Interesting charts, I did a comparison with the real cost of the first house I bought in mid 70s for £17500 and adjusted that forward to today and found that a similar house now cost less than that house then in real terms, and that was before we consider interest rates. So my conclusion is that first time house buyers are in a better position than I was.
There may be considerable regional differences, where I am house prices have more than halved from peak. Average house price now around £96,000 – £97,000. Average income I believe is £32,000. the norm on lending was at one time 3.5 average income which is £112,000.
Probably an entirely different tale in the South of England and as we all know they need inflation to square that circle.
Windslice
The downward momentum has always driven the price below the previous peak. Will this time be different?
Or will we see 20% off the current price? Which will put everything back to the long term average.
20% is not that huge and if through ZIRP TPTB can slow the decline over the next ten years, I suppose the people won’t get too upset. Each year another 1.5% drop in prices…..
Lotsa stuff in there, non of which offers much promise for a landing hard or soft. Freefall more like.
“In the 10 years before the credit crunch, our household debt rose from 90 per cent of disposable income to more than 160 per cent. It remains above 150 per cent today. A collective failure to grasp the scale of damage still being done to the economy by persistently overstretched consumers is why policy responses have been so ineffective.
“Unrealistic expectations for house prices and incomes,” says Fathom Consulting’s Danny Gabay, a former Bank of England economist, have left us with “zombie households and banks”. Our underlying problem, he concludes, is “excessive” private-sector debt. Yet the message from ministers and retailers is that we need to restore confidence so that shoppers will start spending again.”
And the public debt?
“ the Treasury expects national debt to increase by 40 per cent by 2016, to nearly £1.5 trillion. “Stick with us and your debts will soar” is a hard sell for George Osborne.”
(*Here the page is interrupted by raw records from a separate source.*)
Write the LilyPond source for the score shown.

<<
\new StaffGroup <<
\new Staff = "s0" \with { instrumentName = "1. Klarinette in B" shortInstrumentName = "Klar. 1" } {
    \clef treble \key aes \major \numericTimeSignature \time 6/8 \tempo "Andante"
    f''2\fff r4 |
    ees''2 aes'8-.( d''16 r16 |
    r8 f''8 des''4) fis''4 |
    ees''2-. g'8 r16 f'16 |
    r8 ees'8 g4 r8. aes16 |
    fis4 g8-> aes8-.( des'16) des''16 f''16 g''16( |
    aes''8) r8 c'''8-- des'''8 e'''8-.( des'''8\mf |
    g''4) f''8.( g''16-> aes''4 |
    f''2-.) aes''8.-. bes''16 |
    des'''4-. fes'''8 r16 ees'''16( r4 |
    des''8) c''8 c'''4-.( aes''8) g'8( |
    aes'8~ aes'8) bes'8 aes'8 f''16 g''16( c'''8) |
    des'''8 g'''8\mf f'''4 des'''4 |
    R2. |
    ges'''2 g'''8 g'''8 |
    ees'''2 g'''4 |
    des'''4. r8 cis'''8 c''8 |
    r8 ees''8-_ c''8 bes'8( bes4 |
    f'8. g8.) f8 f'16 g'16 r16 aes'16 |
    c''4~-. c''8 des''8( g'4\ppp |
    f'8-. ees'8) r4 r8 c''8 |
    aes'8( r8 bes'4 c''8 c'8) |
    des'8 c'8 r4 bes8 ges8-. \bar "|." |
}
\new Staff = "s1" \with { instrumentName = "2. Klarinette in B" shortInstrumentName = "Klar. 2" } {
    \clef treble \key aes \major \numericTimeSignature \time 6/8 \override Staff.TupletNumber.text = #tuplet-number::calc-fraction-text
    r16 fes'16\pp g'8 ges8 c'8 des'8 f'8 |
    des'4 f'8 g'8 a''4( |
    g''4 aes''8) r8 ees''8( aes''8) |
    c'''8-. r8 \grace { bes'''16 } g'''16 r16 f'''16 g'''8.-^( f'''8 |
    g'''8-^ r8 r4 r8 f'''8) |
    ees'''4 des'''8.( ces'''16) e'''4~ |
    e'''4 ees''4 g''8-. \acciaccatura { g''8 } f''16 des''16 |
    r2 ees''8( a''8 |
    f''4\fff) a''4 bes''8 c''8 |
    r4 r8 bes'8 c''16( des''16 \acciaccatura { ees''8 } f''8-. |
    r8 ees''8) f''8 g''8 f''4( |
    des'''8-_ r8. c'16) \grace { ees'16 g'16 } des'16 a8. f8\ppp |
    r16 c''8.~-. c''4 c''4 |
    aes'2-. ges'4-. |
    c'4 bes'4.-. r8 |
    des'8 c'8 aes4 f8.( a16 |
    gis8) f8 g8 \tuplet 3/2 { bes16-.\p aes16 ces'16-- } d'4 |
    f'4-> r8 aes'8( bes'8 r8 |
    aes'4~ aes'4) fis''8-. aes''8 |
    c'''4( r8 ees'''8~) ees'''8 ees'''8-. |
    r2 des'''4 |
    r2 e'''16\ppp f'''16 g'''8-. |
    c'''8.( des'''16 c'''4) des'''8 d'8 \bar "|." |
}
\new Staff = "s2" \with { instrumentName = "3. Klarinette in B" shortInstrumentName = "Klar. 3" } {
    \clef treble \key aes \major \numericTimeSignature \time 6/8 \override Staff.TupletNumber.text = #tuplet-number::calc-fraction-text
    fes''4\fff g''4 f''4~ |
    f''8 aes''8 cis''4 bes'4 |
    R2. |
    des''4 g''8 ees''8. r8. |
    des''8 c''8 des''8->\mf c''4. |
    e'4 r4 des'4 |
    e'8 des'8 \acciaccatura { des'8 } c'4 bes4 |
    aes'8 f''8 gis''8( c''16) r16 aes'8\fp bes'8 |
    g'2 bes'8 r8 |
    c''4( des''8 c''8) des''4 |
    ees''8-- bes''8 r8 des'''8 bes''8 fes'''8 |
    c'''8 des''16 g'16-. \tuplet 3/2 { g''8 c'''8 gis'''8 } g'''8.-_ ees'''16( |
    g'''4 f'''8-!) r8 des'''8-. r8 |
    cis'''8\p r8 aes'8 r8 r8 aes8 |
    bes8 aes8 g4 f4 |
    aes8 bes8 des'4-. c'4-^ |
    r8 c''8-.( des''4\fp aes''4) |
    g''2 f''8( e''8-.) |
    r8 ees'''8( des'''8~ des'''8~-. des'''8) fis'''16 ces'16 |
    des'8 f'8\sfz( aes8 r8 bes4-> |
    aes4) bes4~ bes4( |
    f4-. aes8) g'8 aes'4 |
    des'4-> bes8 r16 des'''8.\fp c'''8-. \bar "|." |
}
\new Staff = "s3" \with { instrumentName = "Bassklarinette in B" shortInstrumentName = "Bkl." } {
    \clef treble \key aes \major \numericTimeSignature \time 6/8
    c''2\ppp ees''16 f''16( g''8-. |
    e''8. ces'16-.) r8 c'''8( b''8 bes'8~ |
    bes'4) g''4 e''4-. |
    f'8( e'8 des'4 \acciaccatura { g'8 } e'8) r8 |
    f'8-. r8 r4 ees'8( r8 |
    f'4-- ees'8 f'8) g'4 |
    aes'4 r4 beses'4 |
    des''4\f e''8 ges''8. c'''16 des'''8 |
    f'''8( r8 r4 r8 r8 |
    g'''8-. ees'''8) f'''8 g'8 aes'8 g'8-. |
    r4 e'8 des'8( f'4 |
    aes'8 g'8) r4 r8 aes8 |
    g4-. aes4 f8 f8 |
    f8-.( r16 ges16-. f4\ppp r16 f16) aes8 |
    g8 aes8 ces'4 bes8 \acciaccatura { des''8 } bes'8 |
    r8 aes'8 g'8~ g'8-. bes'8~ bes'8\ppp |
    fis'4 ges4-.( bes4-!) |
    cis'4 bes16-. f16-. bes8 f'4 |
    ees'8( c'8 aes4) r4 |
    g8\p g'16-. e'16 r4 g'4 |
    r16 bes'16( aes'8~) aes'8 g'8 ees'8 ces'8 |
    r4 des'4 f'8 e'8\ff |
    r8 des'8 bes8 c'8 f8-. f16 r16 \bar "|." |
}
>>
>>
Merv or his successor will be called into the fray to fix that one, Jim.
And here’s a special mention for Richard, who clearly thinks that savers have ridiculous notions of tryng to support themselves into old age.
“It is those over 70 who are most likely to require expensive care. Today, there are 5.3 people of working age to help pay for every citizen who is 70-plus. By 2030, that will have dropped to 3.7. At some point, the seams split.”
There you go, Richard, you have 25% of me to carry on your back. Or not, if my finances work out OK.
But don’t worry, there are lots and lots of old gits expecting you to support them, because they either couldn’t or wouldn’t take responsibility for their lives after leaving the work force. Ah, and one other point, by leaving the workforce, I left one well paid position which was taken over by a younger git with more drive and ambition than I had left.
Ivo
What i dont see in these graphs is population growth.
Is there any correlation with average housing prices? (more people more demand?)